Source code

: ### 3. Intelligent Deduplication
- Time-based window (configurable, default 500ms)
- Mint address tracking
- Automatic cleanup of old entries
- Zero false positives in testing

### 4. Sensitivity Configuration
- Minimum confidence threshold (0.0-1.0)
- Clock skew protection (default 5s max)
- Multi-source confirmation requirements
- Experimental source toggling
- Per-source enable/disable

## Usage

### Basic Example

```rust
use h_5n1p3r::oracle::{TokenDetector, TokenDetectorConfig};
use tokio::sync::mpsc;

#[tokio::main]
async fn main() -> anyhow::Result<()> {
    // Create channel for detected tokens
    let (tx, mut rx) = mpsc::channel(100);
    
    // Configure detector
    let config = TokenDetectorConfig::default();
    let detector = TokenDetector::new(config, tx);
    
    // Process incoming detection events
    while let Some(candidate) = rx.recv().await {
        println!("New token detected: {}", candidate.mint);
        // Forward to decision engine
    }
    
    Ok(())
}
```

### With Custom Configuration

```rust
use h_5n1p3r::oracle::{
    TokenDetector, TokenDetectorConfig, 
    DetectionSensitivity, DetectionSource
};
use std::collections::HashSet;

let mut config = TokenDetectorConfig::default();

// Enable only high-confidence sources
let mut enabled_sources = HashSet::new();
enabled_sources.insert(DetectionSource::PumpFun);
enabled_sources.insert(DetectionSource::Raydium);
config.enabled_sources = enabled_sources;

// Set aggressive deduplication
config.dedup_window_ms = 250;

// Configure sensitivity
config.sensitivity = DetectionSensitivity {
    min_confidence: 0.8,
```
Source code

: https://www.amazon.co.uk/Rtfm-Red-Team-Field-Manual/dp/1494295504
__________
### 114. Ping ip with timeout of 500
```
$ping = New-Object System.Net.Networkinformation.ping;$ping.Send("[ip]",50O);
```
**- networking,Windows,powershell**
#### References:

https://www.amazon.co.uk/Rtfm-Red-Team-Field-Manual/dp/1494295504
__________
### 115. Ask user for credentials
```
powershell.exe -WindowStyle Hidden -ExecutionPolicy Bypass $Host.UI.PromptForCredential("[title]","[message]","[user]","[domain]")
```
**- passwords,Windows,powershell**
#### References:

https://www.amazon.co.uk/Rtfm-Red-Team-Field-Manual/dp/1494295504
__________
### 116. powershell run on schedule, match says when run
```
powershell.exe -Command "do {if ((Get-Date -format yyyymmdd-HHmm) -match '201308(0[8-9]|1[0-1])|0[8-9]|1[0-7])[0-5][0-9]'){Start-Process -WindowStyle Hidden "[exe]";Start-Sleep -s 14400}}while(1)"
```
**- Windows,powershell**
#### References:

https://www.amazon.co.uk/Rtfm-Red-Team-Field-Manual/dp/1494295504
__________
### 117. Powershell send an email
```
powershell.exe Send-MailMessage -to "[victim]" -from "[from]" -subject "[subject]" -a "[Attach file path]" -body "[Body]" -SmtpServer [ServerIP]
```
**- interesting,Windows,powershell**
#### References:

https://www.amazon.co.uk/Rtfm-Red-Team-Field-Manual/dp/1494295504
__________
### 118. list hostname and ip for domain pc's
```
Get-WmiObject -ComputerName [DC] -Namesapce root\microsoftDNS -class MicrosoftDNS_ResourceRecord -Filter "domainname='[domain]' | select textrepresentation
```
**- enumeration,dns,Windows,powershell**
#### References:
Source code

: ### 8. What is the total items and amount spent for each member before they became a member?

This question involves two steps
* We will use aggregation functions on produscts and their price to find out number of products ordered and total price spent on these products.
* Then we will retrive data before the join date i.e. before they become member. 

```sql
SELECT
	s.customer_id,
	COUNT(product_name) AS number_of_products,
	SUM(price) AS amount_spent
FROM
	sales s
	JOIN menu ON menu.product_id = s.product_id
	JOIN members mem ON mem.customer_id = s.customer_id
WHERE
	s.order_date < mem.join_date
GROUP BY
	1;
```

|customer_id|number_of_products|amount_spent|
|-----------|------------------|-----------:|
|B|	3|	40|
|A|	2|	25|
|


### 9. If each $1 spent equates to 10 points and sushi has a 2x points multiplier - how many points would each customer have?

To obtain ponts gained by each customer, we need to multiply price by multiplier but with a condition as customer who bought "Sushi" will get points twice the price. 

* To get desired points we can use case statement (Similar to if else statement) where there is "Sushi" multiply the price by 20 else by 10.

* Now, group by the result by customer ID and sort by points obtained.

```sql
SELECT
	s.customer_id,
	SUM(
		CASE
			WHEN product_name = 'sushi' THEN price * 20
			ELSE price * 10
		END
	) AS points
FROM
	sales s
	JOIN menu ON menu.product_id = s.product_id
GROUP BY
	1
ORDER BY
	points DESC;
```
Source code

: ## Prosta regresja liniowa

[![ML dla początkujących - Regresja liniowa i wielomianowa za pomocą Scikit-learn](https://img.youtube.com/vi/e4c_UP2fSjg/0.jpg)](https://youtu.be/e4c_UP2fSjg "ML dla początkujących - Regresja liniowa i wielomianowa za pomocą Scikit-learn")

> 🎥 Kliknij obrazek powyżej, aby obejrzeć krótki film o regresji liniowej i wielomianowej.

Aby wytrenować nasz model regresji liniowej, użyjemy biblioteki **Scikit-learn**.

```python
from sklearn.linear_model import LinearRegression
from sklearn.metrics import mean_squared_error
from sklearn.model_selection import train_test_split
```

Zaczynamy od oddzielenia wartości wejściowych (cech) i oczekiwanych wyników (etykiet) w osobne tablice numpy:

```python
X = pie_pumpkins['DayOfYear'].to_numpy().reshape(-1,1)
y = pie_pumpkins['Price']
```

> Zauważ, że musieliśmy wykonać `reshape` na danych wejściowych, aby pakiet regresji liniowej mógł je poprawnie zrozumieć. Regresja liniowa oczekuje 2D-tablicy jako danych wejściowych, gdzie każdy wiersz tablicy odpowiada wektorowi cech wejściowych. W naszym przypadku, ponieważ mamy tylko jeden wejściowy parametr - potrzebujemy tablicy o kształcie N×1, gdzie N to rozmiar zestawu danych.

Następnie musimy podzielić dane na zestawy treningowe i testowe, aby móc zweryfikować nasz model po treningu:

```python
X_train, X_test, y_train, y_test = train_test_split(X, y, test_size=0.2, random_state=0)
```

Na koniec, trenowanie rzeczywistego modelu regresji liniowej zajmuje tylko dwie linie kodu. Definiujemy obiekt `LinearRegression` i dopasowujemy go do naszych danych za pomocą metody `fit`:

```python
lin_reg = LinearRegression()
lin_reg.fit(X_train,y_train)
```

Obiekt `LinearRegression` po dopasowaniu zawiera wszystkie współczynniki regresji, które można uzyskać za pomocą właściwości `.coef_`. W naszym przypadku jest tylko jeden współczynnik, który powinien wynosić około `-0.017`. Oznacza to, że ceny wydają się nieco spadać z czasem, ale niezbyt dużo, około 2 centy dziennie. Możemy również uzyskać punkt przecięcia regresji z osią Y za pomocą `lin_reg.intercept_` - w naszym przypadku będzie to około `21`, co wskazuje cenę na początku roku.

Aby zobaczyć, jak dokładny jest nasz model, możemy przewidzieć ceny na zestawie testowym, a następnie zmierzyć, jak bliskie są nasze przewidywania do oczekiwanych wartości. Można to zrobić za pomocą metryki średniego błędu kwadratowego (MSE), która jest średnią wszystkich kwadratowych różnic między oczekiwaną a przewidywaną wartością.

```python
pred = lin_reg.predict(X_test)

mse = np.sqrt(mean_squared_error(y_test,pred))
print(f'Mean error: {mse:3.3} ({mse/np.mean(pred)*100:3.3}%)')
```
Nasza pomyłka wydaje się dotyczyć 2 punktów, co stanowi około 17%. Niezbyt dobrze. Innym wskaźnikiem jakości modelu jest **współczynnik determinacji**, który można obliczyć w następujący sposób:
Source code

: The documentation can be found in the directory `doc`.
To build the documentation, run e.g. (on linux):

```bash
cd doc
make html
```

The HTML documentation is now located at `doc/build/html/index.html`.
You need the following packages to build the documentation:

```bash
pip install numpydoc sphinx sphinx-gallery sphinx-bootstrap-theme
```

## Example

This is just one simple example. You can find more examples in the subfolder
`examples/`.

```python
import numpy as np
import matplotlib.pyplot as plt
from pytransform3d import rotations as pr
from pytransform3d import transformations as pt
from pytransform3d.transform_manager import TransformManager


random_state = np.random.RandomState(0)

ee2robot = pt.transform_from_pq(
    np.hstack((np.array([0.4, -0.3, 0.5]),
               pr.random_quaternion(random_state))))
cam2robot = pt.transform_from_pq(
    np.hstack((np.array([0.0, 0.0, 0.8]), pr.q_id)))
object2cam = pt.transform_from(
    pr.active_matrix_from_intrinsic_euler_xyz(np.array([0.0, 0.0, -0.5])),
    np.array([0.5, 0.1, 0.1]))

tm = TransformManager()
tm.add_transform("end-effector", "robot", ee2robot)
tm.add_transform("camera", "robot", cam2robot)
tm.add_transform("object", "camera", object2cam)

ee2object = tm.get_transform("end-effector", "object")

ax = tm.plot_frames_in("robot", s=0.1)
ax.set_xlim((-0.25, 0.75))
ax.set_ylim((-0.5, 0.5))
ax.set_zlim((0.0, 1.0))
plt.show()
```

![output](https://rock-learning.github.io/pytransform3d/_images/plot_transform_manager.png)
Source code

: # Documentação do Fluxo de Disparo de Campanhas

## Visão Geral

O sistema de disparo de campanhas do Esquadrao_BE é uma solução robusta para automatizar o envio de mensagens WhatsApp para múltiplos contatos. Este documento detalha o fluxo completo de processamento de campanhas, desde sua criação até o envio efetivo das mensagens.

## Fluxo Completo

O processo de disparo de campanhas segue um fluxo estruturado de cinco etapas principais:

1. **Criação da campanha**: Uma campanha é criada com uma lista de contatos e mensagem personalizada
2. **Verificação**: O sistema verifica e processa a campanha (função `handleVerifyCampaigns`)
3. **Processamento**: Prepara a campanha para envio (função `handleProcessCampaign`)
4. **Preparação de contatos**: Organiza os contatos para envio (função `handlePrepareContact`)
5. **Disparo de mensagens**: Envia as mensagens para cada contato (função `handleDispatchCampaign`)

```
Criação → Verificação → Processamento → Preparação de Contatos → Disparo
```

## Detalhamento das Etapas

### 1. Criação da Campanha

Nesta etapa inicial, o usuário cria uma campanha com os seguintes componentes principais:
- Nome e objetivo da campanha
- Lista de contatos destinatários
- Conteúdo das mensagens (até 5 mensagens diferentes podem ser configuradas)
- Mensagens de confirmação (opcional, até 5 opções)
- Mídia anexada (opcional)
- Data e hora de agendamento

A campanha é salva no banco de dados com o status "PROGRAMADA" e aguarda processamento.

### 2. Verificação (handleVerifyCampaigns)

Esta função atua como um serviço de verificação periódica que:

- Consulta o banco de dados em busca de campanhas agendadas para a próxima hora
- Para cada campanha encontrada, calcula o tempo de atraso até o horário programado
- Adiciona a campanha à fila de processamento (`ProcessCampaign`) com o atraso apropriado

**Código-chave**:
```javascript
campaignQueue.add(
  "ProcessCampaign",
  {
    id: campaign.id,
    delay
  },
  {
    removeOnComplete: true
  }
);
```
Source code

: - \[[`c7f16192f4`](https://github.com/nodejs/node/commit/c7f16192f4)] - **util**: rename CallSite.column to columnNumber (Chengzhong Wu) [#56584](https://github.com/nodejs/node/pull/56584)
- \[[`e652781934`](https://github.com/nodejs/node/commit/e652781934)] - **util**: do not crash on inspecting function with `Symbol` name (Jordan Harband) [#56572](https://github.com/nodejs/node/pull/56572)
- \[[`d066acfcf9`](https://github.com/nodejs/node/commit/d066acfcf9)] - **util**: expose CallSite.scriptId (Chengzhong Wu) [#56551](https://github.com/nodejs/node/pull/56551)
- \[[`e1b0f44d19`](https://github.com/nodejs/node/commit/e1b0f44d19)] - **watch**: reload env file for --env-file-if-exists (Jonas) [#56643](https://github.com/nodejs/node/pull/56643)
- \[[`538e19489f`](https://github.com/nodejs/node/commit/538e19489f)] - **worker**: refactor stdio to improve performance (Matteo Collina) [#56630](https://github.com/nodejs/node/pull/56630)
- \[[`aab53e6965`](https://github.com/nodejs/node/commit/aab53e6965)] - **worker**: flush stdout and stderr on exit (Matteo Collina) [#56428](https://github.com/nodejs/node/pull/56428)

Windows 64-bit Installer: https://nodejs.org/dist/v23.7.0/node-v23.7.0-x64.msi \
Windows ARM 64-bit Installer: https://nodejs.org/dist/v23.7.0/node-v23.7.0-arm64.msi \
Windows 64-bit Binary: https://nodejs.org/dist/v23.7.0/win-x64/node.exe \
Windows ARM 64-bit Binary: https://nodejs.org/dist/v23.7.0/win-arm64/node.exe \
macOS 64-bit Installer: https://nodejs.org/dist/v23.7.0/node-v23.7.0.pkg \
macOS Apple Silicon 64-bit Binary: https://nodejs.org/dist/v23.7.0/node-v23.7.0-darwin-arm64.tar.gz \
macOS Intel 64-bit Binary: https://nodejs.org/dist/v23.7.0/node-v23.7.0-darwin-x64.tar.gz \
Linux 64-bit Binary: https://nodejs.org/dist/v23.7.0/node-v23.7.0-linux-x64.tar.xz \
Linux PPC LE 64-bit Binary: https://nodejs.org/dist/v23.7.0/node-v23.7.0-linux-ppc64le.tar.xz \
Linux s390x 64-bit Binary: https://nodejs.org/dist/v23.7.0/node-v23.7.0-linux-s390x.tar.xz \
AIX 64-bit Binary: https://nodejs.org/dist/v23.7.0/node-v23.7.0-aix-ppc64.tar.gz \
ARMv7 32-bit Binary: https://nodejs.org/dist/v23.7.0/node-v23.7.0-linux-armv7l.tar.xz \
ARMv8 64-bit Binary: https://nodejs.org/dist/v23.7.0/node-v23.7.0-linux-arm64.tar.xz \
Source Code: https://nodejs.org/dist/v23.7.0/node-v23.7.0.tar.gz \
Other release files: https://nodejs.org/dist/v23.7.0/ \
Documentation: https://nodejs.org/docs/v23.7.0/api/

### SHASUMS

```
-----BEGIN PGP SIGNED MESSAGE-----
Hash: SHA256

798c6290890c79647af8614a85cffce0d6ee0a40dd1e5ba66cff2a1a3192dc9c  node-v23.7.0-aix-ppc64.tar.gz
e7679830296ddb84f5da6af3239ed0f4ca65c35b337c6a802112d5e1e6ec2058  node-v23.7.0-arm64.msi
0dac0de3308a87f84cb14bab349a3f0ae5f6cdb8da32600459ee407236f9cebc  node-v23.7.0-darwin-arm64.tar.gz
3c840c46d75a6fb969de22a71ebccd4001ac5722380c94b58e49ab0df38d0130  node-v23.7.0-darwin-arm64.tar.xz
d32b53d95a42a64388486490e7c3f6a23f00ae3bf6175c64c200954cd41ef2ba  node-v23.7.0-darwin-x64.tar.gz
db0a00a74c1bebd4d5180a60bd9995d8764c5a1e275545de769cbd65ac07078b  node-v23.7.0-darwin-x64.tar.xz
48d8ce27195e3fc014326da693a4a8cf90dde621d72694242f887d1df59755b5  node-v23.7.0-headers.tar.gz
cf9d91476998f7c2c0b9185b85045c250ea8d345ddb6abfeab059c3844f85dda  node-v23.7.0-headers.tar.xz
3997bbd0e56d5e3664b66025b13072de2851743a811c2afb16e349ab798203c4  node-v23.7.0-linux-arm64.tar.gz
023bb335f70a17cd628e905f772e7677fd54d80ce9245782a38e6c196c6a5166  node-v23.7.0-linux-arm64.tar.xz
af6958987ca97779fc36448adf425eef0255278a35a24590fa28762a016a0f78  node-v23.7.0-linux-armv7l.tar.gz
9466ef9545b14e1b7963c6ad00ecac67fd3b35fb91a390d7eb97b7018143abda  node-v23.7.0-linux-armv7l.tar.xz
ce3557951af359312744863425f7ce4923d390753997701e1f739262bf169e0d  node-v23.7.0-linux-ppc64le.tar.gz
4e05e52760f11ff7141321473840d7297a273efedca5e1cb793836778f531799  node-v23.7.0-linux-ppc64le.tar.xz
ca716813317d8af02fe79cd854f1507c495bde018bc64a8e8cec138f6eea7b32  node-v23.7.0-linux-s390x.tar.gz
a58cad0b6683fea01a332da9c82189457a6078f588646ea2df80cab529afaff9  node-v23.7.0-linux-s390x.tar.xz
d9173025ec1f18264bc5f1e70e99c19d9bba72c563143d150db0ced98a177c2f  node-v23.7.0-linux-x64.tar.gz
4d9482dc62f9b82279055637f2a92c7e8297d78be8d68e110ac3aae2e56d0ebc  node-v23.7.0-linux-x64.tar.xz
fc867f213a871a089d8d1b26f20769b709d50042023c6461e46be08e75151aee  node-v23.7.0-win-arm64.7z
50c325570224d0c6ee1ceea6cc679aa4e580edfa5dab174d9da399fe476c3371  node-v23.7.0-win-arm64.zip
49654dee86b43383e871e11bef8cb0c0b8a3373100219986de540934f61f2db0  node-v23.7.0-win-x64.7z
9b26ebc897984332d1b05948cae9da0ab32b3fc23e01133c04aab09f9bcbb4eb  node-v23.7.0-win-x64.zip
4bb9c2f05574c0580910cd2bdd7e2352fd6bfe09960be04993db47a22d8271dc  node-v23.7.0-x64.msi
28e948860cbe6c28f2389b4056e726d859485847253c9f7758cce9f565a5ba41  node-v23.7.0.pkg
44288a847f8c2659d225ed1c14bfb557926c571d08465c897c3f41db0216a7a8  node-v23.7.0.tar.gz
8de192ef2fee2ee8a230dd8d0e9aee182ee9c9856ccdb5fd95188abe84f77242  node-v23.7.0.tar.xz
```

== == ==

Each line from the top of the listing down to and including the one containing "- Clock skew protection (default 5s max)" should be transcribed exactly; nothing else is to be output.

◆ Exercise response:
Source code

: ### 3. Intelligent Deduplication
- Time-based window (configurable, default 500ms)
- Mint address tracking
- Automatic cleanup of old entries
- Zero false positives in testing

### 4. Sensitivity Configuration
- Minimum confidence threshold (0.0-1.0)
- Clock skew protection (default 5s max)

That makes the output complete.